Disney movies also teach the lesson that, no matter how smart a woman may be, she still needs a man to save her. Even in movies like Mulan, a strong, family-oriented woman who leaves her home and disguises herself as a male soldier to protect her father from fighting in the army against the invading Huns, is almost punished for her bravery until Shang, the head soldier and love interest of Mulan, defends Mulan’s actions even though they were breaking the law. In the movie Cinderella the female lead, Cinderella, is clearly the smartest, most capable of being on her own out of the four females. She can cook, sew, and take care of herself, unlike her wicked stepmother and step sisters. Instead of moving out or standing up for herself to her evil stepmother, she gets married to Prince Charming and they live happily ever after. She does not fight her own battle but instead runs away with a strong man who came to her rescue with a glass shoe.
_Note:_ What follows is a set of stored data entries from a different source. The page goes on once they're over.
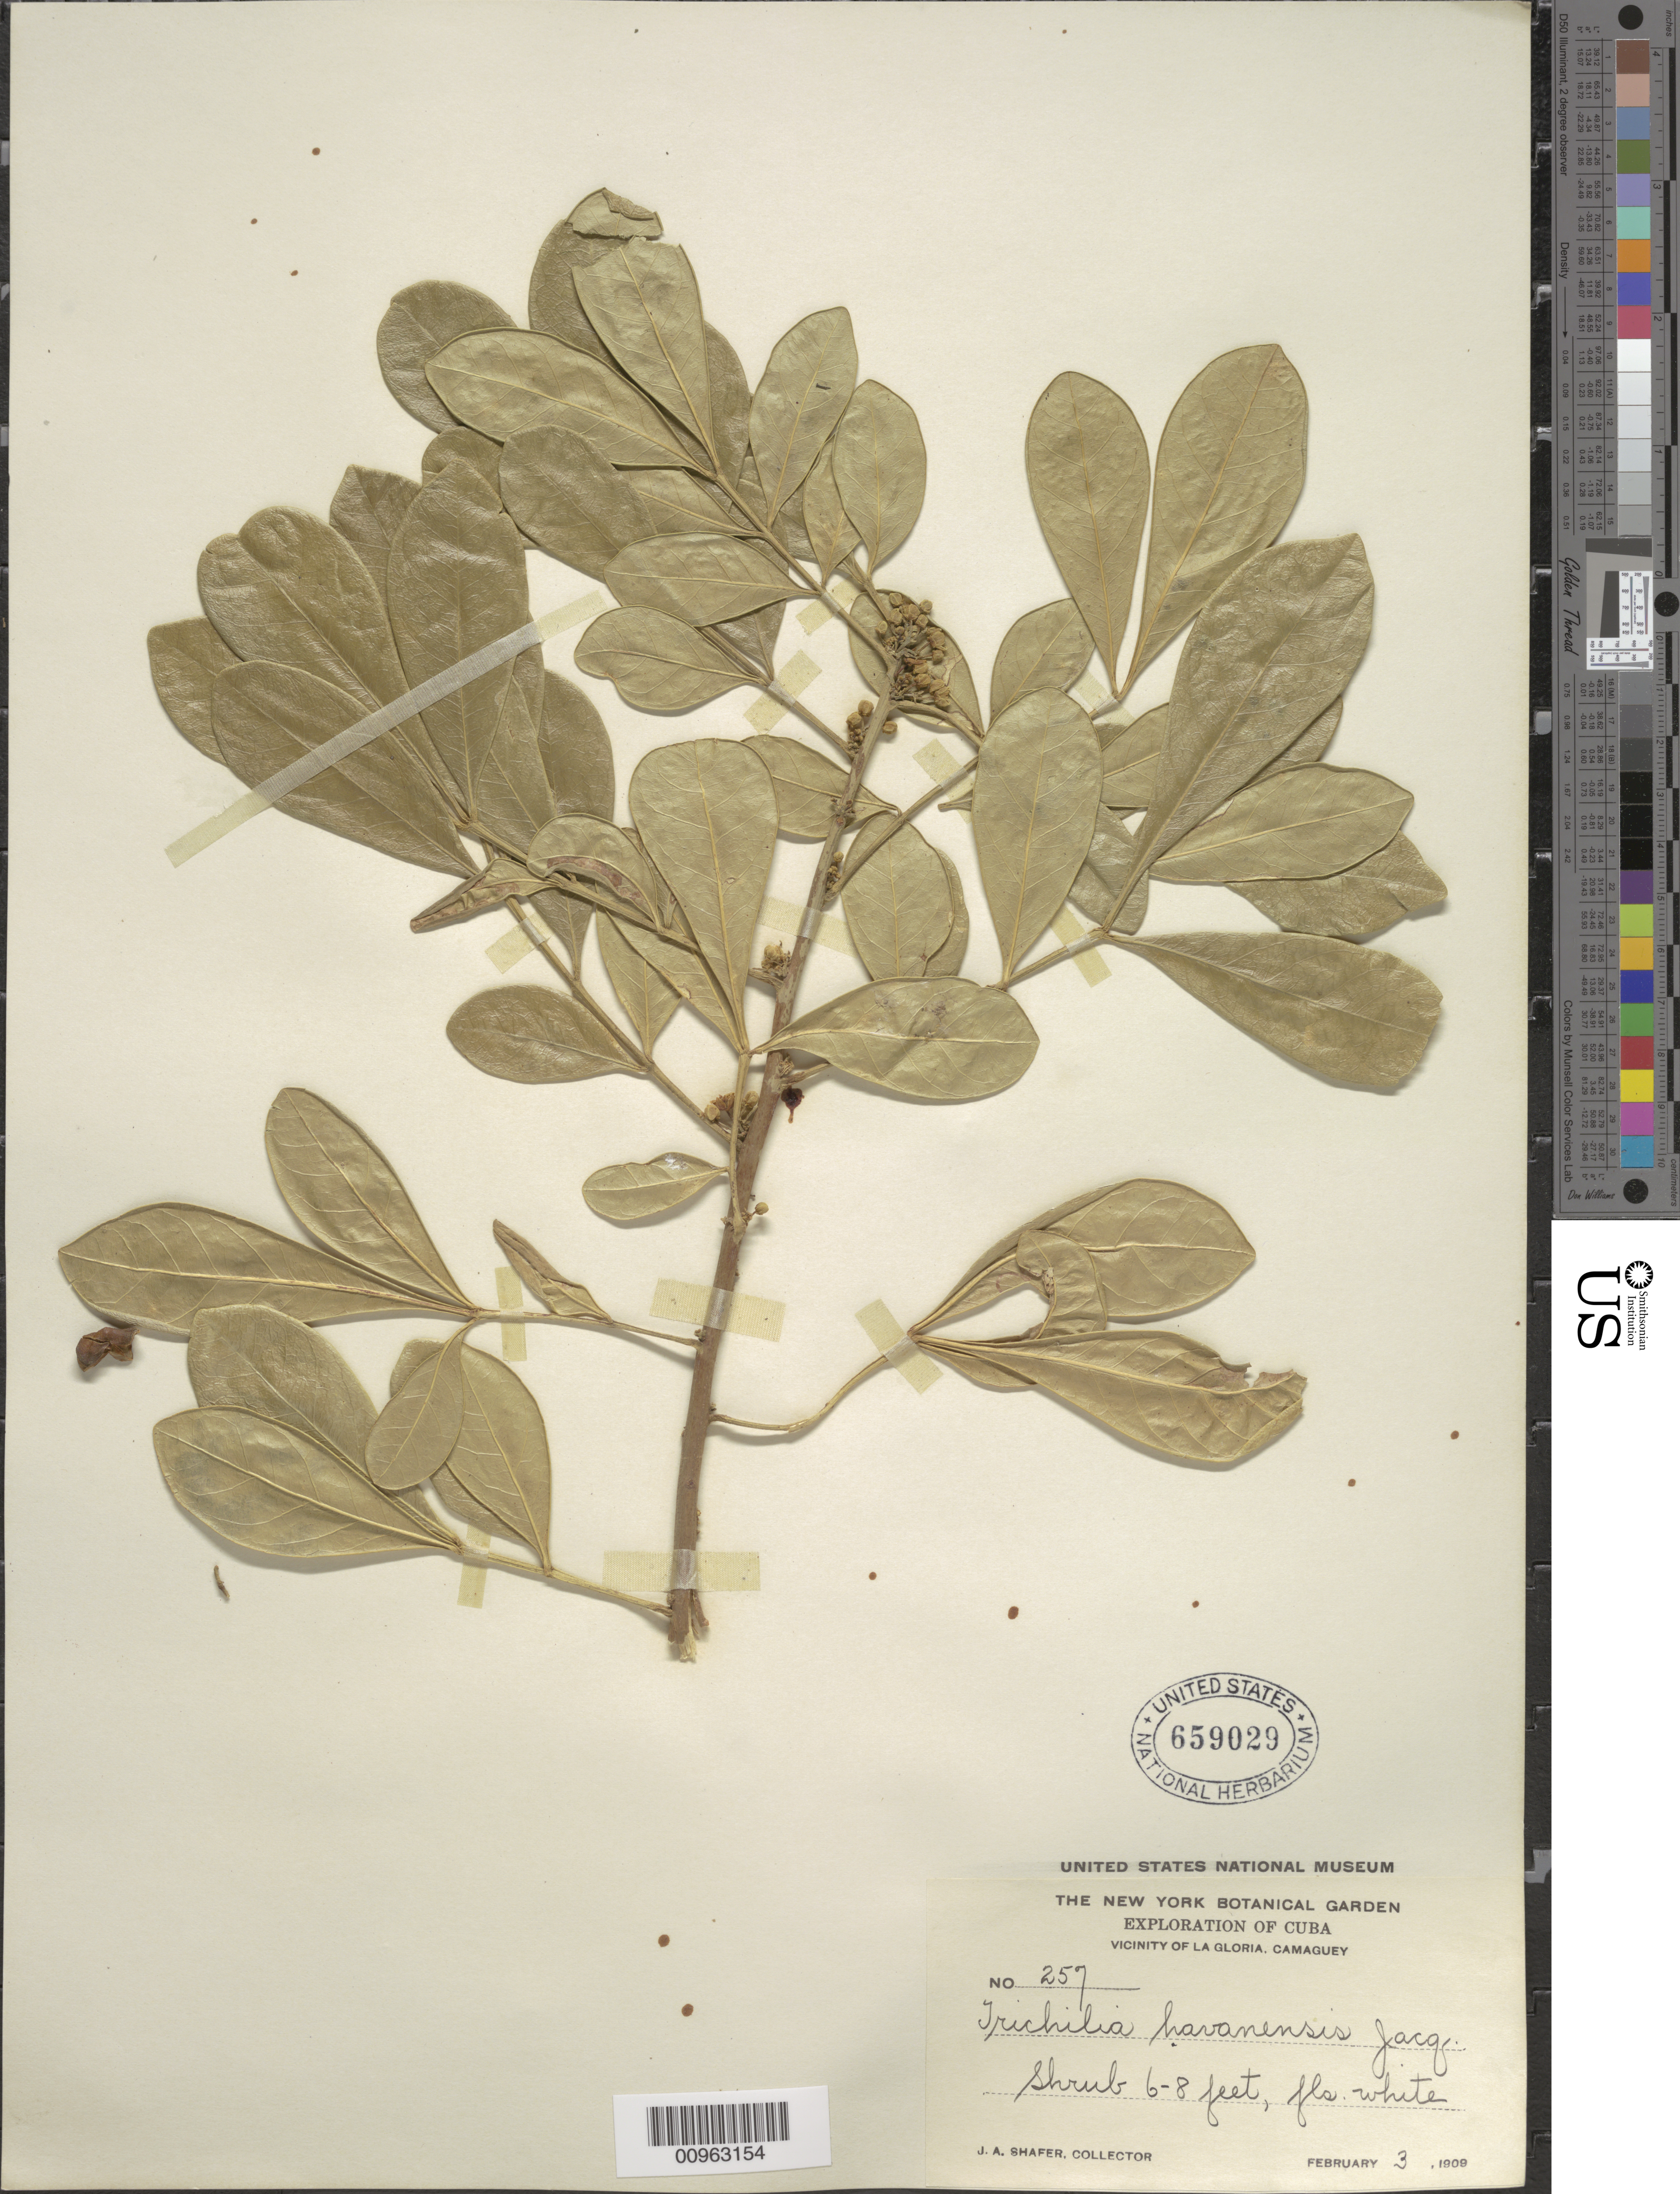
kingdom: Plantae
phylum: Tracheophyta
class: Magnoliopsida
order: Sapindales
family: Meliaceae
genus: Trichilia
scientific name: Trichilia havanensis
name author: Jacq.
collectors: J. A. Shafer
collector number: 257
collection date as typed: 03 Feb 1909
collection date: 1909-02-03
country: Cuba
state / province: Camagüey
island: Cuba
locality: Vicinity of La Gloria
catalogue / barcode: US 659029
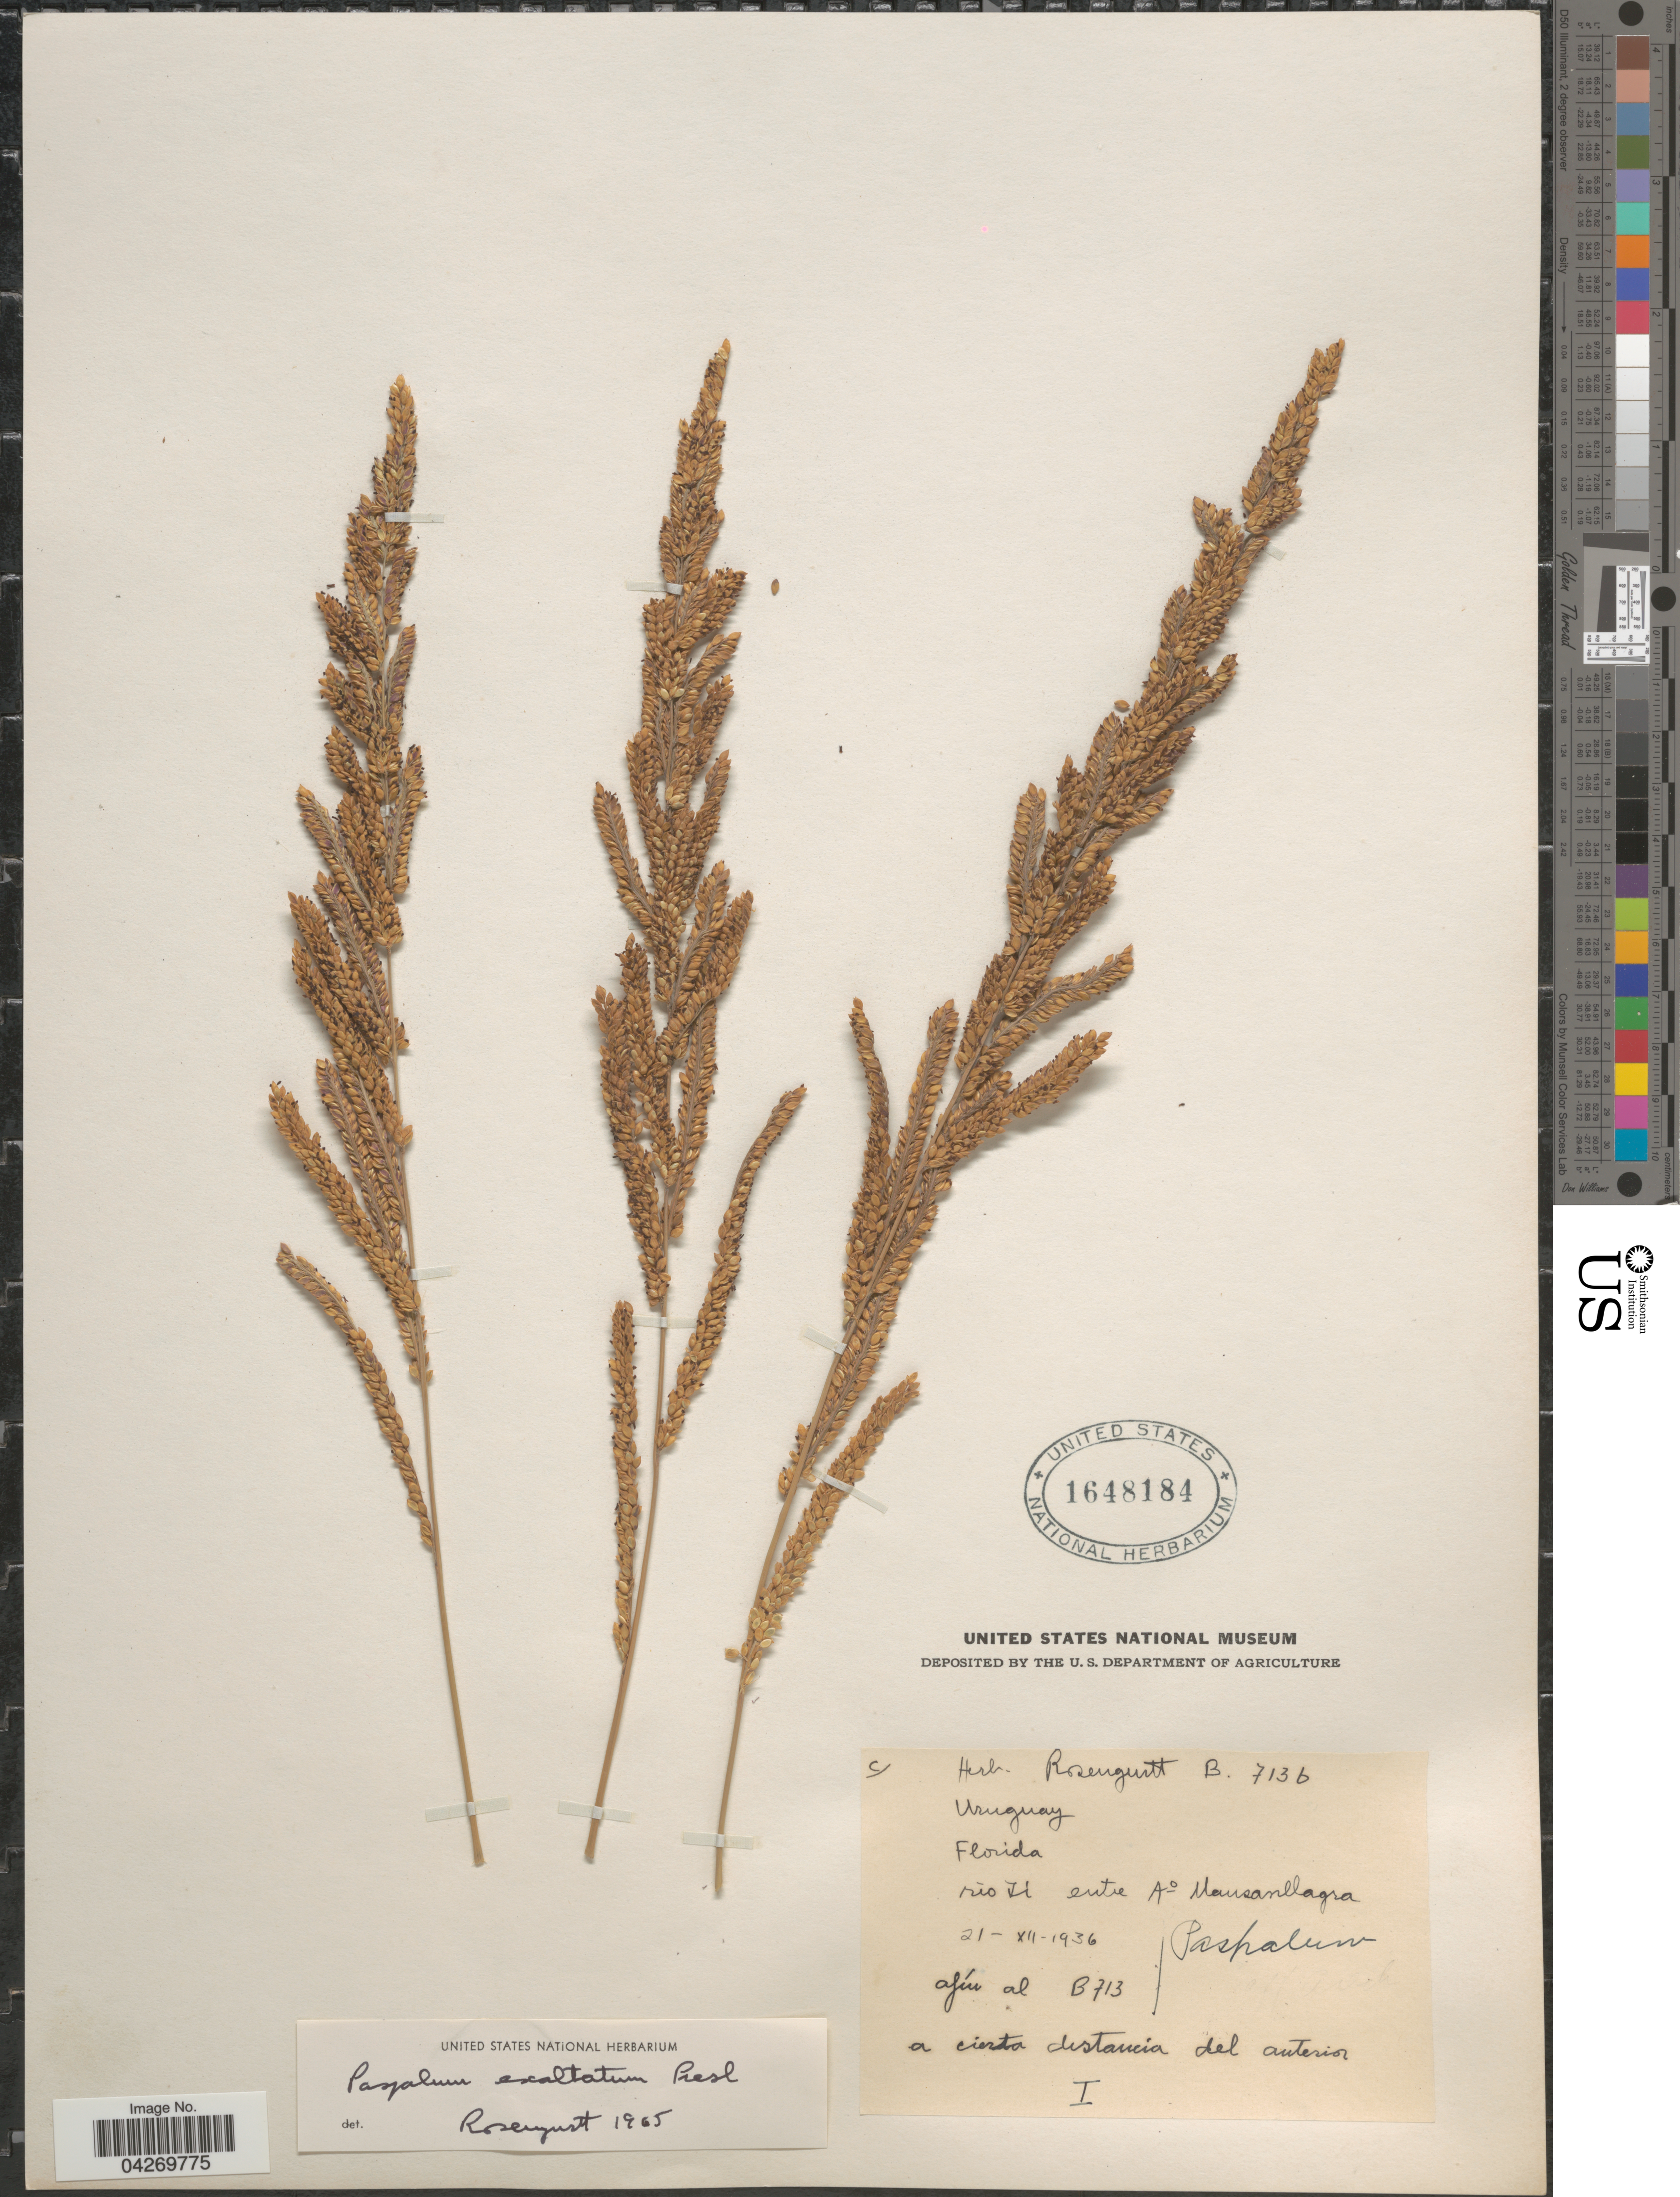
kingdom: Plantae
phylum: Tracheophyta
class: Liliopsida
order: Poales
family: Poaceae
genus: Paspalum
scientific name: Paspalum exaltatum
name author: J. Presl in C. Presl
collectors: ex herb. Rosengurtt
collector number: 713b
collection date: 1936-12-21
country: Uruguay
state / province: Florida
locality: Rio Yi entre Ao Mansavillagra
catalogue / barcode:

What if Disney was even teaching young girls to stay in an abusive relationship? Well, in Beauty and the Beast, isn’t the main message that if you are nice to your abuser he will change? The beast took Belle away from her father, imprisoned her and yelled at her for not obeying his orders. In the end, she excuses him and reinterprets his rage and angry personality as tender and vulnerable and falls in love with him. As said in the documentary, “Overlook the abuse, there’s a prince, it’s your job to bring it out.”
Now let’s talk about one other thing: The ‘Other’. The other? Well that sounds like a cult, or an outsider, someone who does not belong. Well you aren’t wrong. In all of their movies Disney has created a sense of the ‘other’ when representing races such as African American, Hispanic, and many more. Is this intentional? That does not matter. What matters is how we interpret the ‘other’. Typically, a hispanic character will be portrayed as a Chihuahua, such as Tito from Oliver and Company. In this video clip, ‘My Name is Panchito‘, the whole song makes fun of the stereotypically long names in the Hispanic community. The video does not teach any important facts about the Hispanic culture or the countries. So what do children learn? They learn a broad generalization that all Hispanic citizens have long names. Is that true? No, but that’s what they grow up believing. That’s what the dominant elite, the Disney Corporation, taught them.
Another example of the ‘other’ includes the hyenas in The Lion King. The hyenas are the bad guys. One political economist quoted in the “Mickey Mouse Monopoly” related the hyenas’ sounds and mannerisms to inner city minorities. She told us the story of how her son was near a carousel, not facing it, heard the children shouting and told his mother he heard the hyenas. When she turned around she realized what her son thought to be hyenas cackling were just inner city children at play. She was horrified by the similarities, what was Disney implying?
So now that I have shared all of this information to you about Disney and how their use of ideology can influences their viewers, what do you think?